§ **JOB ITEM**:
Repeat the listing below line by line, exactly, leaving its pictures behind.

§ **EXCERPTED DATA**:
————

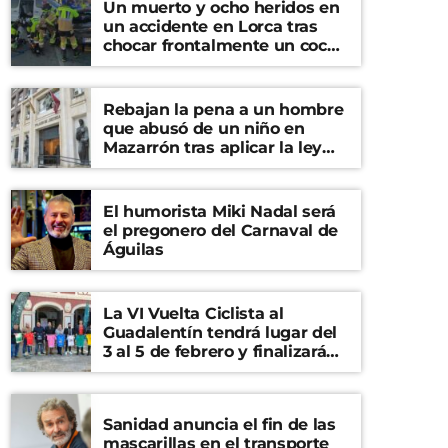
Un muerto y ocho heridos en
un accidente en Lorca tras
chocar frontalmente un coche
y una furgoneta
Rebajan la pena a un hombre
que abusó de un niño en
Mazarrón tras aplicar la ley
del ‘solo sí es sí’
El humorista Miki Nadal será
el pregonero del Carnaval de
Águilas
La VI Vuelta Ciclista al
Guadalentín tendrá lugar del
3 al 5 de febrero y finalizará
en el Castillo de Lorca
Sanidad anuncia el fin de las
mascarillas en el transporte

————

§ **TASK SOLUTION**:
Un muerto y ocho heridos en
un accidente en Lorca tras
chocar frontalmente un coche
y una furgoneta
Rebajan la pena a un hombre
que abusó de un niño en
Mazarrón tras aplicar la ley
del ‘solo sí es sí’
El humorista Miki Nadal será
el pregonero del Carnaval de
Águilas
La VI Vuelta Ciclista al
Guadalentín tendrá lugar del
3 al 5 de febrero y finalizará
en el Castillo de Lorca
Sanidad anuncia el fin de las
mascarillas en el transporte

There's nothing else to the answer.